Si los analizamos uno a uno –recordando aquella regla nemotécnica que nos enseñaron en la escuela “pomanllohanmilipapa”- nos encontramos con la dificultad de “acoplarnos” a alguno de ellos. Mucho menos a todos.
Cierto día nos explicaba este pasaje evangélico a un grupo de fieles el entonces Obispo de Málaga Don Ramón Buxarrais. Ante nuestra dificultad para sentirnos “bienaventurados”, nos dio la pauta a seguir. Las bienaventuranzas no son el camino, son la meta. El camino son las obras de misericordia.
Una vez más he tenido que recurrir a mi maltrecha memoria para recordar aquellas 14 espirituales y 14 corporales que tan presentes tenemos que ver. Especialmente este año de la misericordia.
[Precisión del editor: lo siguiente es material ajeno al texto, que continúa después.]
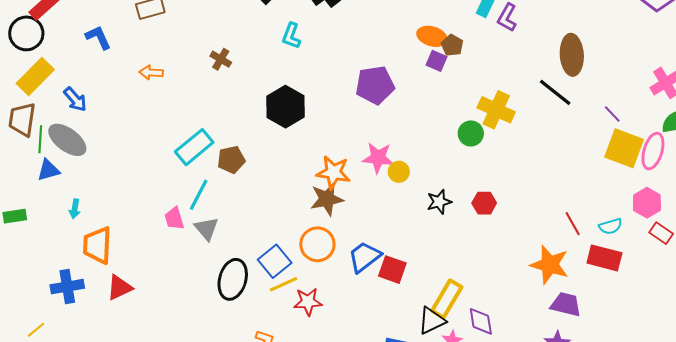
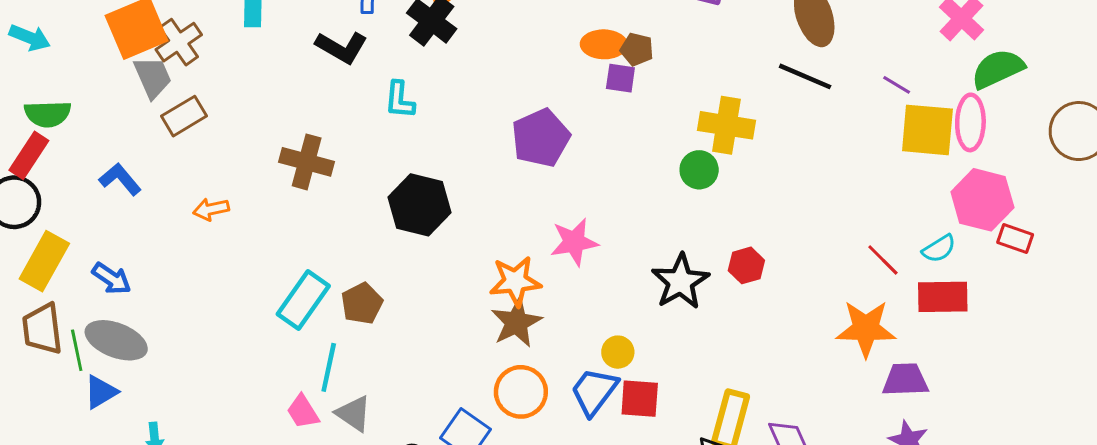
brown cross: (221, 59) -> (307, 162), size x1.6
yellow circle: (399, 172) -> (618, 352), moved
black star: (439, 202) -> (680, 282), size x1.5
pink hexagon: (647, 203) -> (982, 200), size x1.4

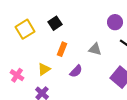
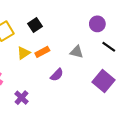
orange rectangle: (62, 49) -> (42, 52), turned 40
yellow triangle: (44, 69) -> (24, 53), moved

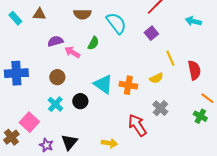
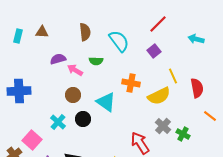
brown semicircle: (82, 14) -> (85, 32), turned -96
cyan rectangle: (15, 18) -> (18, 36), turned 56
green semicircle: (93, 43) -> (96, 61), turned 64
brown circle: (57, 77) -> (73, 95), moved
yellow semicircle: (156, 78) -> (159, 96), size x1.6
orange cross: (128, 85) -> (131, 83), moved
green cross: (200, 116) -> (183, 134), moved

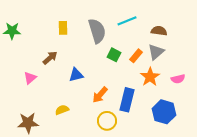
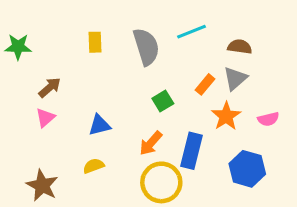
green square: (114, 55) -> (163, 101), moved, turned 32
brown arrow: (50, 58) -> (50, 87), moved
blue triangle: (76, 75) -> (99, 125), moved
yellow circle: (107, 121) -> (161, 182), size x1.4
brown star: (28, 123) -> (42, 185), turned 30

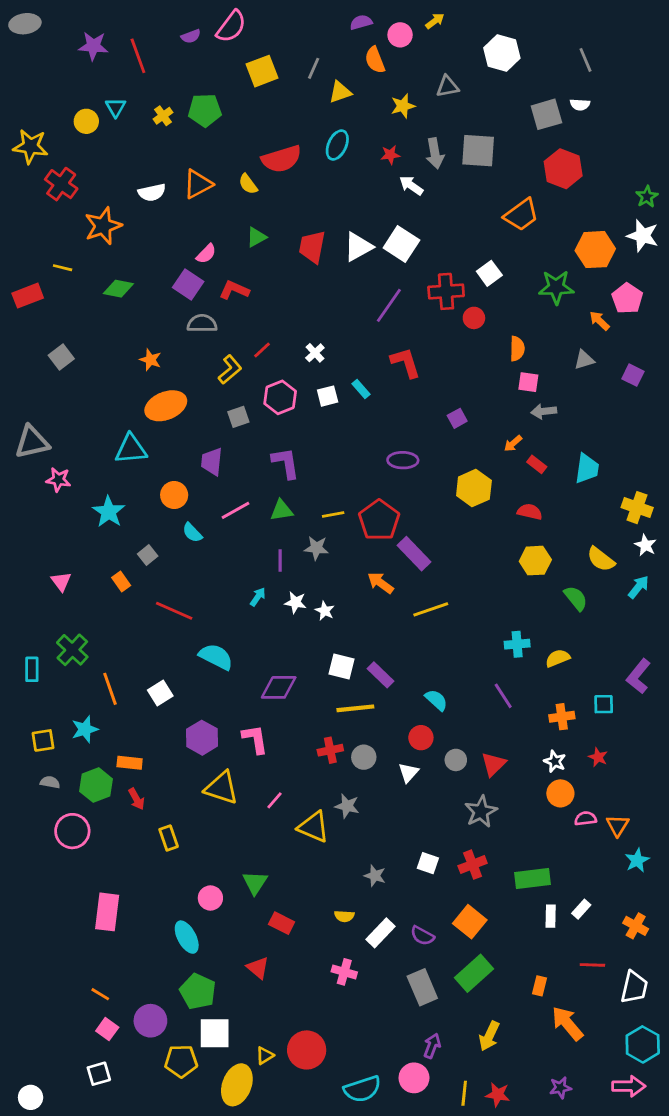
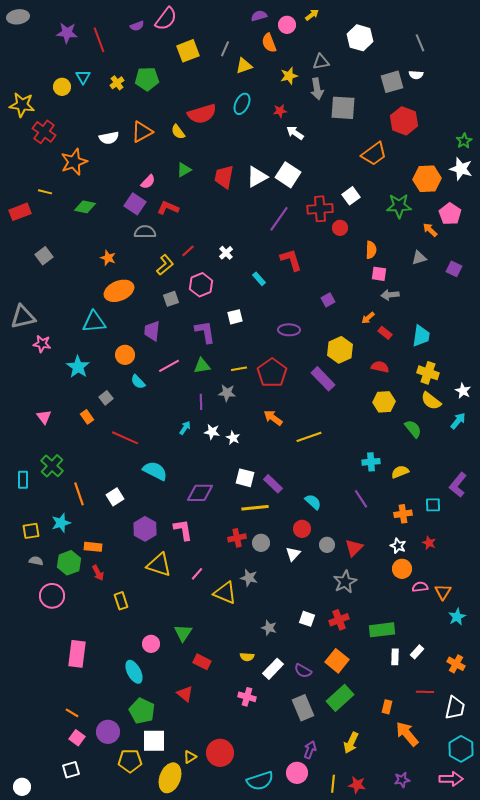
gray arrow: (435, 153) -> (317, 89), moved
white square: (328, 396) -> (235, 317), moved
yellow cross: (637, 508) -> (428, 373), moved
purple rectangle: (414, 554) -> (323, 379), moved

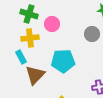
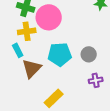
pink circle: (52, 24) -> (49, 17), size x1.6
gray circle: (92, 34) -> (89, 54), moved

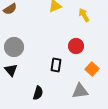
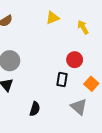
black rectangle: (56, 65) -> (62, 80), moved
gray triangle: (80, 91) -> (79, 107), turned 48

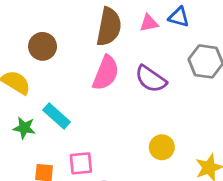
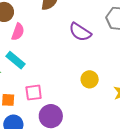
pink semicircle: (106, 73) -> (18, 32), moved, size x0.7

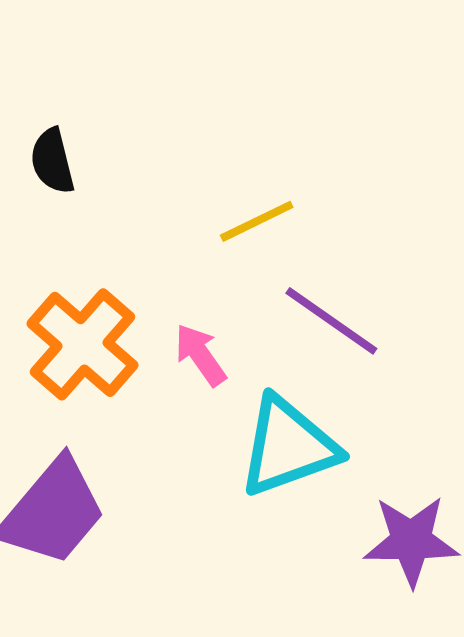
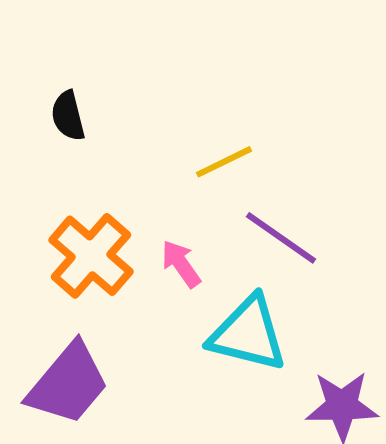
cyan triangle: (288, 447) -> (248, 334), turned 34

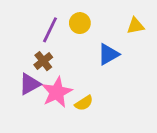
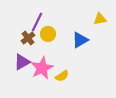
yellow circle: (80, 23) -> (48, 34), moved
brown cross: (43, 61) -> (28, 38), moved

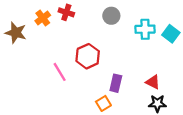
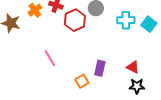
red hexagon: (88, 56) -> (75, 20), moved
orange square: (103, 103) -> (82, 81), moved

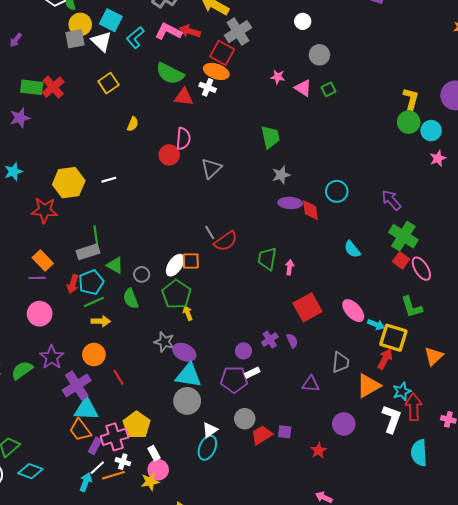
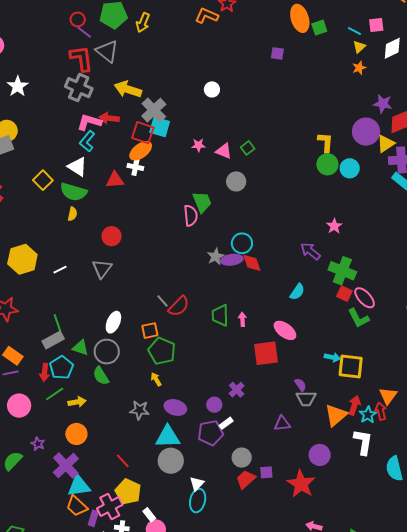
cyan square: (111, 20) -> (160, 127), moved
cyan L-shape: (135, 38) -> (87, 141), moved
white triangle: (101, 41) -> (77, 167), moved
gray circle: (319, 55) -> (236, 181), moved
orange ellipse: (216, 71) -> (141, 151), turned -45
green semicircle: (170, 73) -> (73, 192), moved
pink semicircle: (183, 139) -> (191, 216), moved
pink star: (438, 158) -> (334, 226), moved
gray triangle: (211, 168) -> (102, 269), moved
gray star: (281, 175) -> (216, 256), moved
yellow hexagon: (69, 183) -> (22, 259), moved
cyan circle: (337, 191) -> (242, 243), moved
purple arrow: (391, 200) -> (310, 251), moved
cyan semicircle: (352, 249) -> (297, 292), turned -96
white ellipse: (175, 265) -> (113, 322), moved
gray circle: (142, 274) -> (107, 352), size x1.6
green pentagon: (176, 294) -> (162, 351), moved
green line: (94, 302) -> (55, 394), moved
red square: (308, 307) -> (266, 353), turned 32
green L-shape: (412, 307) -> (358, 318), moved
pink ellipse: (353, 311) -> (285, 330), moved
purple semicircle: (292, 341) -> (300, 385), moved
purple ellipse: (184, 352) -> (175, 407), moved
orange triangle: (434, 356) -> (388, 396), moved
purple star: (52, 357) -> (38, 444), size x0.6
red arrow: (385, 359) -> (354, 405), moved
gray trapezoid: (341, 362) -> (306, 399), turned 95
red line: (119, 377) -> (123, 461), moved
red arrow: (414, 407) -> (381, 411), moved, size x0.7
gray circle: (245, 419) -> (242, 458), moved
red star: (319, 451) -> (301, 484), size x1.8

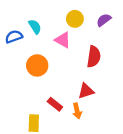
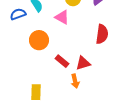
red semicircle: (94, 57) -> (102, 34), moved
red rectangle: (55, 104) -> (62, 61), moved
Por eso ha venido a mi mente aquella mañana al borde del lago de Tiberíades donde noté la presencia de Jesús en aquella hierba rala y pisoteada por tantos visitantes, pero que a mí, personalmente, me llenó de esperanza de que algún día lejano seré feliz, dichoso o bienaventurado. Y vosotros lo del “segmento de plata” conmigo. Nos quedan diez minutos.